Senador Rogério defende reforma tributária como revolução da justiça social no Brasil

Durante a votação do PLP 108/2024, senador destacou que o país terá um dos sistemas tributários mais modernos do mundo, com progressividade e devolução de impostos para a população de baixa renda.

Nesta terça-feira, 30, o senador Rogério Carvalho (PT/SE) fez um discurso enfático no plenário do Senado Federal durante a votação do Projeto de Lei Complementar (PLP) 108/2024, que cria o Comitê Gestor do Imposto sobre Bens e Serviços (IBS) e trata do Imposto de Transmissão Causa Mortis e Doação (ITCMD).

O parlamentar reforçou que o momento representa uma etapa decisiva para a implantação da reforma tributária no Brasil. Segundo ele, o país passa a contar com uma das estruturas de gestão tributária mais modernas do mundo.
---*---
__SUAS TAREFAS__.
**1.** Traduza para o inglês esta frase da matéria sobre a reforma tributária: "Segundo ele, o país passa a contar com uma das estruturas de gestão tributária mais modernas do mundo."
**2.** Reproduza da matéria sobre a reforma tributária tudo o que vai de "Senador Rogério defende" até "e Doação (ITCMD).", sem alterar nada.
Os registros não são usados aqui.

[Entradas de dados]
---*---
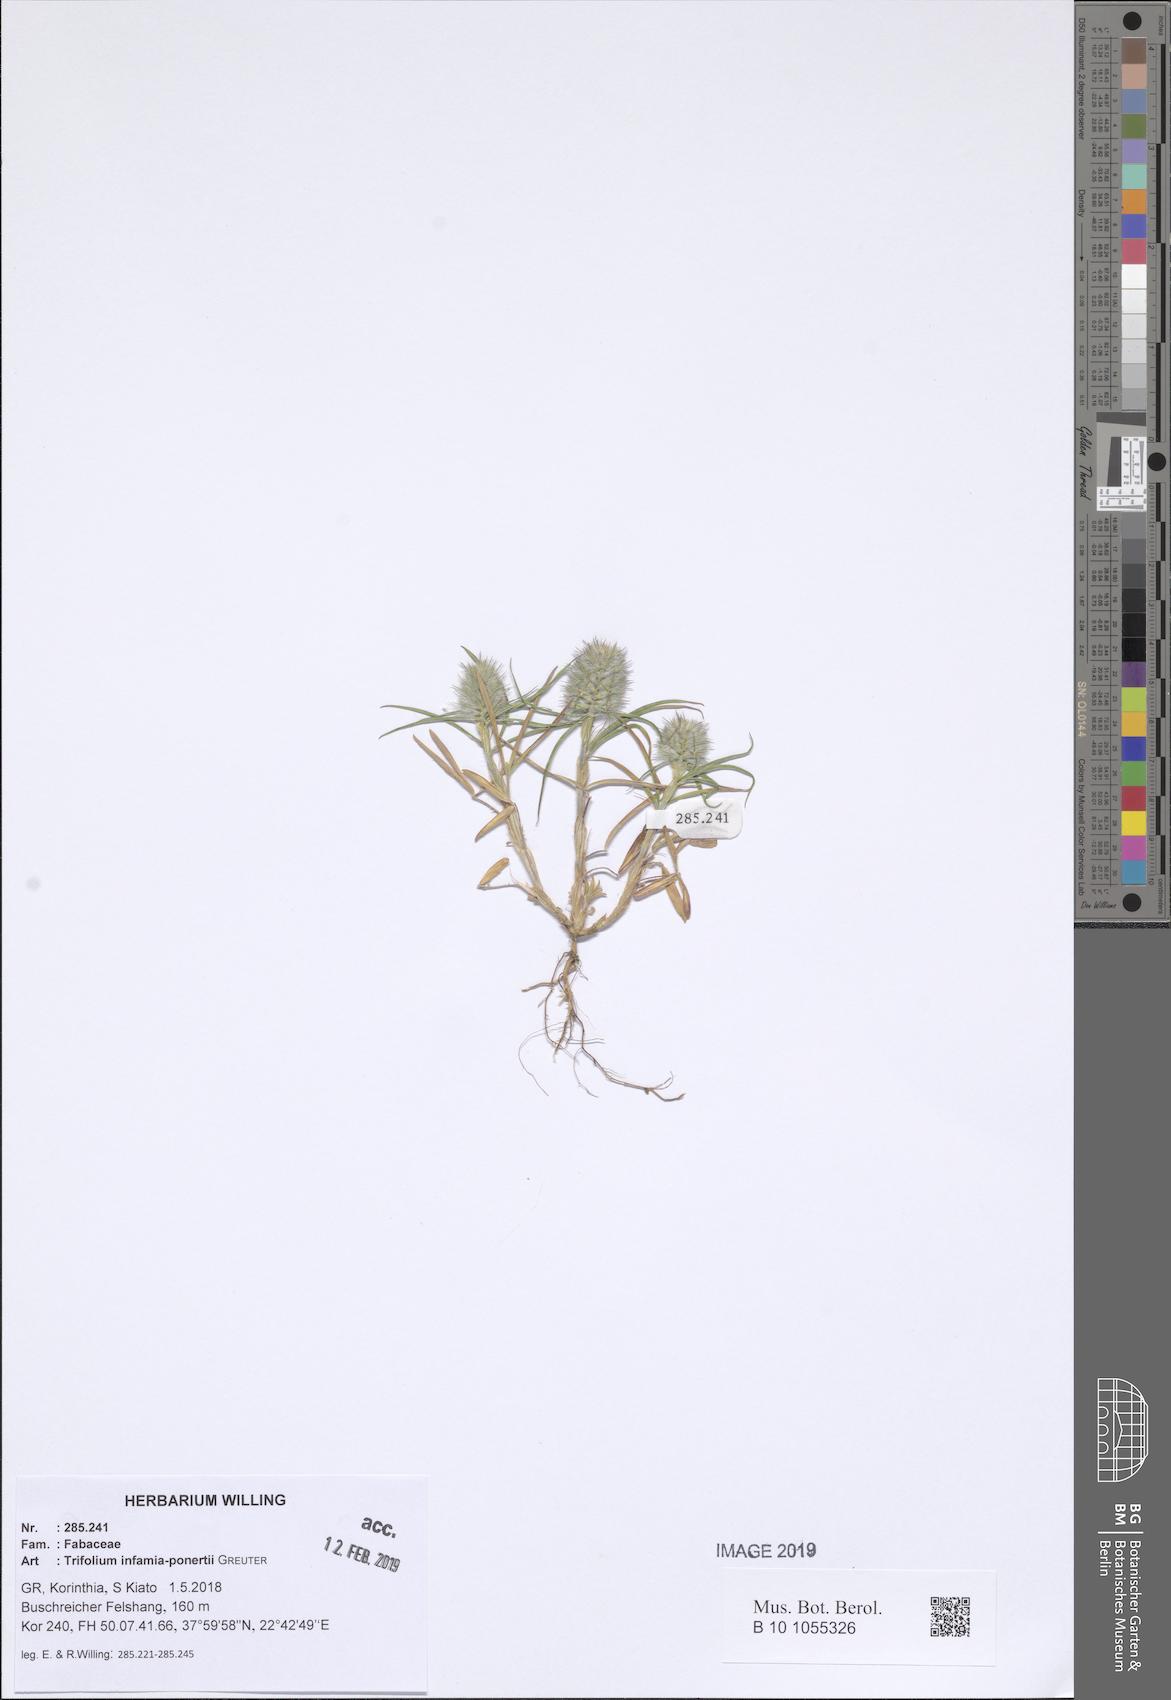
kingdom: Plantae
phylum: Tracheophyta
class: Magnoliopsida
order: Fabales
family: Fabaceae
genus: Trifolium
---*---
__RESPOSTAS ÀS TAREFAS__.
**1.** According to him, the country now has one of the most modern tax management structures in the world.

**2.**
Senador Rogério defende reforma tributária como revolução da justiça social no Brasil

Durante a votação do PLP 108/2024, senador destacou que o país terá um dos sistemas tributários mais modernos do mundo, com progressividade e devolução de impostos para a população de baixa renda.

Nesta terça-feira, 30, o senador Rogério Carvalho (PT/SE) fez um discurso enfático no plenário do Senado Federal durante a votação do Projeto de Lei Complementar (PLP) 108/2024, que cria o Comitê Gestor do Imposto sobre Bens e Serviços (IBS) e trata do Imposto de Transmissão Causa Mortis e Doação (ITCMD).